● Work instructions: If a line of the data below holds the word "table", list it.

<<<<

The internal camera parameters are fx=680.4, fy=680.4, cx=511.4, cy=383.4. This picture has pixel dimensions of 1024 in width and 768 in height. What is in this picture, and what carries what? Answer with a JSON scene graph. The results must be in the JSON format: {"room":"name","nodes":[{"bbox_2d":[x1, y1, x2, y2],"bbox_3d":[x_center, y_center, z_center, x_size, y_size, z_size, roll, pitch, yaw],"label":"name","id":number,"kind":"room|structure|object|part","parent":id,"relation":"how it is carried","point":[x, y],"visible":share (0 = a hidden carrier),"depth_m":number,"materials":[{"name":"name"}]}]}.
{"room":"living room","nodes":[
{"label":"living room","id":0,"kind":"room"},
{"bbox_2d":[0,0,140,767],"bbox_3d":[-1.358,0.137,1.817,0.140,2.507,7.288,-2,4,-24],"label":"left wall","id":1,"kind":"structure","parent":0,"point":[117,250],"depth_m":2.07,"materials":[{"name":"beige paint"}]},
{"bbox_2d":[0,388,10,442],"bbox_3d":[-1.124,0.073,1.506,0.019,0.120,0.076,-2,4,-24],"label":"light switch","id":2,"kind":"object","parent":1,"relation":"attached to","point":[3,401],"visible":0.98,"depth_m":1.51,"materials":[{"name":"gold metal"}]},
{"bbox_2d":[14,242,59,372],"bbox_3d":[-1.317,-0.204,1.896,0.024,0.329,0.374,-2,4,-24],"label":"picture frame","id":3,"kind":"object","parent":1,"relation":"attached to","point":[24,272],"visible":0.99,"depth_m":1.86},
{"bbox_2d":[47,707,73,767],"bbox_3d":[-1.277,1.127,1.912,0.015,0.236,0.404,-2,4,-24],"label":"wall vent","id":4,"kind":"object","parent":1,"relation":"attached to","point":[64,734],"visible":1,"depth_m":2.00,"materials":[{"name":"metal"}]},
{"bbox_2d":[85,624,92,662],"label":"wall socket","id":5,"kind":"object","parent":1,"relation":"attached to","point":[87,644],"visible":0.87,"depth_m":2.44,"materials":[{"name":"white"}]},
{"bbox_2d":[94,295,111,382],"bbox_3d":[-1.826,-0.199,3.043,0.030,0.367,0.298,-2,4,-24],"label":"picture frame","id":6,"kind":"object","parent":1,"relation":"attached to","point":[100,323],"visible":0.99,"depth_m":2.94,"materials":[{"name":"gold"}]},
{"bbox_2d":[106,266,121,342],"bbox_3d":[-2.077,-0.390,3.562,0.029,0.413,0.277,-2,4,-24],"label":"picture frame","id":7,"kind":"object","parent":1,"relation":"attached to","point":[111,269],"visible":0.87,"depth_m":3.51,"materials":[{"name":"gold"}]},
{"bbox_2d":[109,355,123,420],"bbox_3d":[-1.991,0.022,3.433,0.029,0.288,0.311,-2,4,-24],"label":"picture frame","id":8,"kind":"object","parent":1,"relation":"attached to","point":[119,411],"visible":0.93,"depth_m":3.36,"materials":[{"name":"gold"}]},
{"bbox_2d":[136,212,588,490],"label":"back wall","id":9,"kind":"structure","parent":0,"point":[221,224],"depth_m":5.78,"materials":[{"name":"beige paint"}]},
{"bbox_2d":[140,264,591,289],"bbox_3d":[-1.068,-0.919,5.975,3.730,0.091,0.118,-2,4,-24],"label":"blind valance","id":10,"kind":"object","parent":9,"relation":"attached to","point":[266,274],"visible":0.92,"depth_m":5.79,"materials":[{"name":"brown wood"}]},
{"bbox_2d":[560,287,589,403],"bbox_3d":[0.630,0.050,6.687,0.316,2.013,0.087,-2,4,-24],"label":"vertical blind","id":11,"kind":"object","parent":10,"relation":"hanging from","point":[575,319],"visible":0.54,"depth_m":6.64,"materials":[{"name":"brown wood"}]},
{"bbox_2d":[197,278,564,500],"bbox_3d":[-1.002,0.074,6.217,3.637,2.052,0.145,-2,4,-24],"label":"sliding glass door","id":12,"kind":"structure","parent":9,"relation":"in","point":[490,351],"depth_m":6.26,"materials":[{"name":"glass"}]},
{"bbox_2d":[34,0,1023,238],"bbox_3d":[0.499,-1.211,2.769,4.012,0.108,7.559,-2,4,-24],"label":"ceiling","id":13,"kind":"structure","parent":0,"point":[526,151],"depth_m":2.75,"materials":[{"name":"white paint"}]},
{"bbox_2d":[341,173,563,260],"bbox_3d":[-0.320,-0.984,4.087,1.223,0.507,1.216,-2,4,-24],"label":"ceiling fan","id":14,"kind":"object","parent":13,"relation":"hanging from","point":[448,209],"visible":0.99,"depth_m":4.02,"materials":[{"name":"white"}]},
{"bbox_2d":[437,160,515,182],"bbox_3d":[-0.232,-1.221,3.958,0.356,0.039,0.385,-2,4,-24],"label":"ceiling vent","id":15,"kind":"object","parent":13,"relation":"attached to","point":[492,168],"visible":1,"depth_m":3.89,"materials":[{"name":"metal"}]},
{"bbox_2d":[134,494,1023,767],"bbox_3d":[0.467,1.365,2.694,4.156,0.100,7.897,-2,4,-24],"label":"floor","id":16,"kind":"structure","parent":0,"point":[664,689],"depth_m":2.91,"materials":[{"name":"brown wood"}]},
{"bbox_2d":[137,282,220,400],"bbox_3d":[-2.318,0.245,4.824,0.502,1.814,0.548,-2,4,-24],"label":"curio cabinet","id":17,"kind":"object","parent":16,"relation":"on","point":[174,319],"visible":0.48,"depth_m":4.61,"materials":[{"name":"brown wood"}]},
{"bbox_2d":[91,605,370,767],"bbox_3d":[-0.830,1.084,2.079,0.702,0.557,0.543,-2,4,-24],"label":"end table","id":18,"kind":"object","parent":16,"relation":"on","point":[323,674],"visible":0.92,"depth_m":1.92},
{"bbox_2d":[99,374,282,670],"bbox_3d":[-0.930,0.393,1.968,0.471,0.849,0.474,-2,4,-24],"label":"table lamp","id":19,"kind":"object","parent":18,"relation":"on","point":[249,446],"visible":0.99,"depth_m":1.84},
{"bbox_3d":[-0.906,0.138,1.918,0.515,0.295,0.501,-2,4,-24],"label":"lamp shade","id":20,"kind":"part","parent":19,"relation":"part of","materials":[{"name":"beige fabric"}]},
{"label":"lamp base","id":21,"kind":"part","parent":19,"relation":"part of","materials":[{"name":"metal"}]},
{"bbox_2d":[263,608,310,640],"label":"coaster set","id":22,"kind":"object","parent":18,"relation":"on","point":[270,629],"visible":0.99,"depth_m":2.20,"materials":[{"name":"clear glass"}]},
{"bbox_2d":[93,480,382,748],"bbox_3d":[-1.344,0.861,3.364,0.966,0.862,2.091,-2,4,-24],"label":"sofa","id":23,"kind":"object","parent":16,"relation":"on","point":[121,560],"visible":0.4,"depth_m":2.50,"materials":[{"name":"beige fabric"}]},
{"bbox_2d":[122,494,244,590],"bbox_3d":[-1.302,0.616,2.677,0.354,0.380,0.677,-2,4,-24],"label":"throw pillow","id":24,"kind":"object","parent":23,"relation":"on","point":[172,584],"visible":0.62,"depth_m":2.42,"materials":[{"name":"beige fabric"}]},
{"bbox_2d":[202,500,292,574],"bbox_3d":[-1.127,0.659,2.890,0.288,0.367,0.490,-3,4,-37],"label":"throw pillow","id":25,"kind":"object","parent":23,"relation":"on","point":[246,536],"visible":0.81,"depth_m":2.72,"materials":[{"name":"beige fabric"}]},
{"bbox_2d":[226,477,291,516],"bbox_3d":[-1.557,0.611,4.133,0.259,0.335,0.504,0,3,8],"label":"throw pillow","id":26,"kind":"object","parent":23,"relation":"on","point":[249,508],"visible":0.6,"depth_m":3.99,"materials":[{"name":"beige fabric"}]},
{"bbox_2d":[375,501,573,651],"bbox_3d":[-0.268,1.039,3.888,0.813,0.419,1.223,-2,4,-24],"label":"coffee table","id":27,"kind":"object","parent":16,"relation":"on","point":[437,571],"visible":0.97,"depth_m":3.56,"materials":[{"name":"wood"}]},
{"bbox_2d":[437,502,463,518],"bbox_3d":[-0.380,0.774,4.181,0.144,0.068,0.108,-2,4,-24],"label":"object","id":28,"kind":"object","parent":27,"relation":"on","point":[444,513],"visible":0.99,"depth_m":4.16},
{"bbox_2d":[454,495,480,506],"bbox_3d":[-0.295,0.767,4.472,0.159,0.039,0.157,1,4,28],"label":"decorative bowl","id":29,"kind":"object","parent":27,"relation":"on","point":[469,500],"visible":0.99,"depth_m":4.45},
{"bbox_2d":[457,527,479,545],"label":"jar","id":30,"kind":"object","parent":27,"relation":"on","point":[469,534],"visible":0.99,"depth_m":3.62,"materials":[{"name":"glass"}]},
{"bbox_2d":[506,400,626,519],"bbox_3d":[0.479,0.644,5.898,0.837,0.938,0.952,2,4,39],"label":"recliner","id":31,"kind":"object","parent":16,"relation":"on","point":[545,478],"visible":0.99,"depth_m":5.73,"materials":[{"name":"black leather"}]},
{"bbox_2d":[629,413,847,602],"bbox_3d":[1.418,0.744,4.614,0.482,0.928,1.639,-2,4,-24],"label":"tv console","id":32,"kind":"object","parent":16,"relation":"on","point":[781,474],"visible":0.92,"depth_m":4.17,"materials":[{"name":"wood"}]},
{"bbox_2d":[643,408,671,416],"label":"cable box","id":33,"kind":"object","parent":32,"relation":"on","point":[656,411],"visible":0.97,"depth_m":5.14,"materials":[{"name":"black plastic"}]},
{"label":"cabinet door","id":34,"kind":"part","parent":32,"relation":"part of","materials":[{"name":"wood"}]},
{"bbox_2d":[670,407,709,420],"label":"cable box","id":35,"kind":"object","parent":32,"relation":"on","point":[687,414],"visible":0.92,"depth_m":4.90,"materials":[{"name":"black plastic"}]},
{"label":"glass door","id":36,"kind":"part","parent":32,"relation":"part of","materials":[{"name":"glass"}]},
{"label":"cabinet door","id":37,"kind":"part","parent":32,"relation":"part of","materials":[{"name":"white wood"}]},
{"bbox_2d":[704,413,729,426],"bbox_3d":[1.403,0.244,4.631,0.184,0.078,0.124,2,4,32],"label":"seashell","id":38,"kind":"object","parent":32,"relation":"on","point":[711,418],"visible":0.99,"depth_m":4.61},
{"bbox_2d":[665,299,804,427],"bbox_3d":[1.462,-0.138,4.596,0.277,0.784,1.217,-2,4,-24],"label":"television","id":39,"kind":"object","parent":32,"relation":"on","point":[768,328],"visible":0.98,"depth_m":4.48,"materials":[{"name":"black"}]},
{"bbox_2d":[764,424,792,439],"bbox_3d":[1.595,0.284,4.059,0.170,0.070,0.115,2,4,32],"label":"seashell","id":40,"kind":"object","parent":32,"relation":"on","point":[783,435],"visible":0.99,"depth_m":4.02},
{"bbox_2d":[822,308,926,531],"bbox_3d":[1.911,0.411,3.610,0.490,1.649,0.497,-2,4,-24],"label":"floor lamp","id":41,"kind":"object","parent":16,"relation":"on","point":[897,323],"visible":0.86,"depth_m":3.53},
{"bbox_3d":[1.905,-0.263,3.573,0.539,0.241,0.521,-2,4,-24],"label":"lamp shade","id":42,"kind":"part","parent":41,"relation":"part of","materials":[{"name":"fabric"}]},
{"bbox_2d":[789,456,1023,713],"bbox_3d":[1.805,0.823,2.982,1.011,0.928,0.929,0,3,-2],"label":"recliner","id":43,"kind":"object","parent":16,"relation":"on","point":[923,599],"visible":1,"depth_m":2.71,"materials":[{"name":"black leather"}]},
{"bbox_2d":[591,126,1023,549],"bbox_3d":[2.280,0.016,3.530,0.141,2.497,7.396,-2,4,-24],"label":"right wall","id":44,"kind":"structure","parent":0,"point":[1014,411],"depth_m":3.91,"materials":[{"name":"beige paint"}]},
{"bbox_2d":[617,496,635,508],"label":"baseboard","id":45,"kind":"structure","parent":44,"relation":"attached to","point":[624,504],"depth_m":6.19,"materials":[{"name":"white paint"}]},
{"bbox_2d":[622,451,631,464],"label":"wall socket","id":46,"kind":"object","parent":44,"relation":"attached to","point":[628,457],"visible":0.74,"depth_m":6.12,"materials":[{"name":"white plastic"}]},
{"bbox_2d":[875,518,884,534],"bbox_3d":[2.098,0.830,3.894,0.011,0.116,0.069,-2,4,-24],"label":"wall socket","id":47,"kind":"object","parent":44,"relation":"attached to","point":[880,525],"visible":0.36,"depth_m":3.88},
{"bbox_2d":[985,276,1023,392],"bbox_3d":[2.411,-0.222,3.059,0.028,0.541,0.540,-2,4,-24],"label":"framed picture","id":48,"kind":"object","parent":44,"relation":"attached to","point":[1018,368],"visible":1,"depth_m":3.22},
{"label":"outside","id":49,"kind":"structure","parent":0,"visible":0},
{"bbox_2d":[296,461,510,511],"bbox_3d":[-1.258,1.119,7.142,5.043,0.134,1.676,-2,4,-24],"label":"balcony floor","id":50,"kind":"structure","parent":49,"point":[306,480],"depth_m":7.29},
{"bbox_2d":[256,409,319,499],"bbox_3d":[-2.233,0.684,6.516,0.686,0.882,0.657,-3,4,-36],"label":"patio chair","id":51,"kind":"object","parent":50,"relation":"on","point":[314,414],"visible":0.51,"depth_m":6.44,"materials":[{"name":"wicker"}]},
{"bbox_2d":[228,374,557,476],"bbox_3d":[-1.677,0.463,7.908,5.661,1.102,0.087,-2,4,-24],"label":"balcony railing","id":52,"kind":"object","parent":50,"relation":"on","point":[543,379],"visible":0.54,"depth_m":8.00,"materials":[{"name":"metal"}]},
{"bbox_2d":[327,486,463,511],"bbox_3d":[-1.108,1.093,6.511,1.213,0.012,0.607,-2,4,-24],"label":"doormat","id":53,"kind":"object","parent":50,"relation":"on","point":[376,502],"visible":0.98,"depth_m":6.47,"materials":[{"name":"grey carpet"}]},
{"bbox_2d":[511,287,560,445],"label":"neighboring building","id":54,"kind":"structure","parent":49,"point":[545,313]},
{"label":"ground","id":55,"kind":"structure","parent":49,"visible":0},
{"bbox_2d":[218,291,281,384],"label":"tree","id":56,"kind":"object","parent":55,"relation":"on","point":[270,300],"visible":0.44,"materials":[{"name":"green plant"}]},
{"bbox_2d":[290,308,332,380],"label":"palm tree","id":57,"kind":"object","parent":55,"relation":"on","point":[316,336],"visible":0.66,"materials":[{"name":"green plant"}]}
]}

>>>>

● Exercise solution:
{"bbox_2d":[91,605,370,767],"bbox_3d":[-0.830,1.084,2.079,0.702,0.557,0.543,-2,4,-24],"label":"end table","id":18,"kind":"object","parent":16,"relation":"on","point":[323,674],"visible":0.92,"depth_m":1.92},
{"bbox_2d":[99,374,282,670],"bbox_3d":[-0.930,0.393,1.968,0.471,0.849,0.474,-2,4,-24],"label":"table lamp","id":19,"kind":"object","parent":18,"relation":"on","point":[249,446],"visible":0.99,"depth_m":1.84},
{"bbox_2d":[375,501,573,651],"bbox_3d":[-0.268,1.039,3.888,0.813,0.419,1.223,-2,4,-24],"label":"coffee table","id":27,"kind":"object","parent":16,"relation":"on","point":[437,571],"visible":0.97,"depth_m":3.56,"materials":[{"name":"wood"}]},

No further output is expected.